Rudbeckia fulgida var speciosa is a slightly shorter variety than the sullivantii, and a common parent of many cultivars. A common cultivar is ‘Viette's Little Suzy’. As it is slightly shorter than ‘Goldstrum’, this particular cultivar is great for containers.

However, a common problem with this particular species is Septoria Leaf Spot. This disease causes black spots, turning to large black blotches on the foliage. As the disease spreads, the stems and flowers will turn brown. Probably the easiest control is to be sure to plant these plants with good air circulation, not squished together with other plants, or in shady spots. I have had difficulty with this disease in my garden and dug up all of the fulgidas. They were growing in a tight space and being outgrown by some shrubs. That was about five years ago. Now these tough plants have begun to grow in open spaces in my garden by self sowing, where the air circulation is good. A nice compact plant, this is a great choice for most any full sun garden.

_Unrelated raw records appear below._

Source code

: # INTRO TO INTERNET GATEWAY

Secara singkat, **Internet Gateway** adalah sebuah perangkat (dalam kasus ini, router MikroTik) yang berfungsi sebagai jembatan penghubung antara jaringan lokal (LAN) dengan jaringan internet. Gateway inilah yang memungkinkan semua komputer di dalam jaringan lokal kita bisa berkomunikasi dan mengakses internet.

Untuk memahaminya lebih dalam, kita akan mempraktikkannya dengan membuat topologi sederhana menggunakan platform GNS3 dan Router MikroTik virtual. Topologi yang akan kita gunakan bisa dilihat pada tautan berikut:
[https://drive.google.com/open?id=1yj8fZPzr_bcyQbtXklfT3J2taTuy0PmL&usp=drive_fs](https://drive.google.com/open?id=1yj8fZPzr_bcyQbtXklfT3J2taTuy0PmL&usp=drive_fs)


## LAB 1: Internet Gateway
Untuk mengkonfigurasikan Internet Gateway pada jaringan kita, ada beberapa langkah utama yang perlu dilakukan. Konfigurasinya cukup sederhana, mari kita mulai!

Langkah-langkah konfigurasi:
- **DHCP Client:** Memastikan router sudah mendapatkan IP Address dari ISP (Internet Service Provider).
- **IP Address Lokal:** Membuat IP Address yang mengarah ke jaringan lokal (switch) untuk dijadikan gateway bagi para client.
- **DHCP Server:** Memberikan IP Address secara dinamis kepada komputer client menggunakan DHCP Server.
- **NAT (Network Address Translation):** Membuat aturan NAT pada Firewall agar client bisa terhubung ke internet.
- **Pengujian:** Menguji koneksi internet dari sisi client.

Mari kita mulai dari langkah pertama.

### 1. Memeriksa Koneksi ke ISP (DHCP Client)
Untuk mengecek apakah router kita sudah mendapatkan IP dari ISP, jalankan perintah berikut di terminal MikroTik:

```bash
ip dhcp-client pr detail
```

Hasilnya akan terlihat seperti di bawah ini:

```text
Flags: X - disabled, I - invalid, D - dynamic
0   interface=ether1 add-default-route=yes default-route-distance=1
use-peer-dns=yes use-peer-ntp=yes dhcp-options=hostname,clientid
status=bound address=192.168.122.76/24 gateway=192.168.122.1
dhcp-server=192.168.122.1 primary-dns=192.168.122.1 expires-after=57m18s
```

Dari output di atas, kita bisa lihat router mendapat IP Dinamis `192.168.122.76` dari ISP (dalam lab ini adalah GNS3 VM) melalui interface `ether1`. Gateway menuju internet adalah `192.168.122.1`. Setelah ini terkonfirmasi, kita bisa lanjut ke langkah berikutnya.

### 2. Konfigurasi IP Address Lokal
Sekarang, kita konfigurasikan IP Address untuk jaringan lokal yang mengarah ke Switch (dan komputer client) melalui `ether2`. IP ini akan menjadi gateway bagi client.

An interesting Rudbeckia is R. lancinata. A very tall perennial, reaching up to 9’, is commonly misidentified as one of our native sunflowers. This is a good choice for a meadow or to the rear of a perennial border where other plants will hold up the droopy stems, as it tends to fall over with the weight of the small yellow flowers. My experience is that R. lancinata has not been and easy perennial to find in the nursery, probably because of the height, as it doesn’t hold well in a container throughout the summer. However, a shorter version, R. lancinata ‘Golden Drop’ reaches about 5’ tall and has stronger, more supportive stems for the golden yellow flowers.

This species has not been in my radar nor was I aware of its existence until I saw it at our local county fair. R. subtomentosa ‘Henry Eilers’ graced the floral department, and sent me on a quest to find out more. ‘Henry Eilers’ is a perennial Rudbeckia found in Arkansas along a railroad track. Its unique quilled flower petals made it an interesting selection of the species subtomentosa, a Rudbeckia that typically has flat petals, like other common Rudbeckias. ‘Henry Eilers’ is found in many nurseries, reaches about 5’ tall and a great addition to a full sun garden. Propagation should be done by division, as collected seeds have only been found to produce quilled petals 15%-20% of the time.

The most important part of selecting Rudbeckias is to be sure you know what you’re buying. As you can see for this list, some are perennial, some are biennial and some are annual. To reduce disappointment, do your research. This is a great group of plants worth investigating. Their continual color in late summer through fall can add that needed touch. The birds and butterflies love them too, making it a great plant for any full sun garden.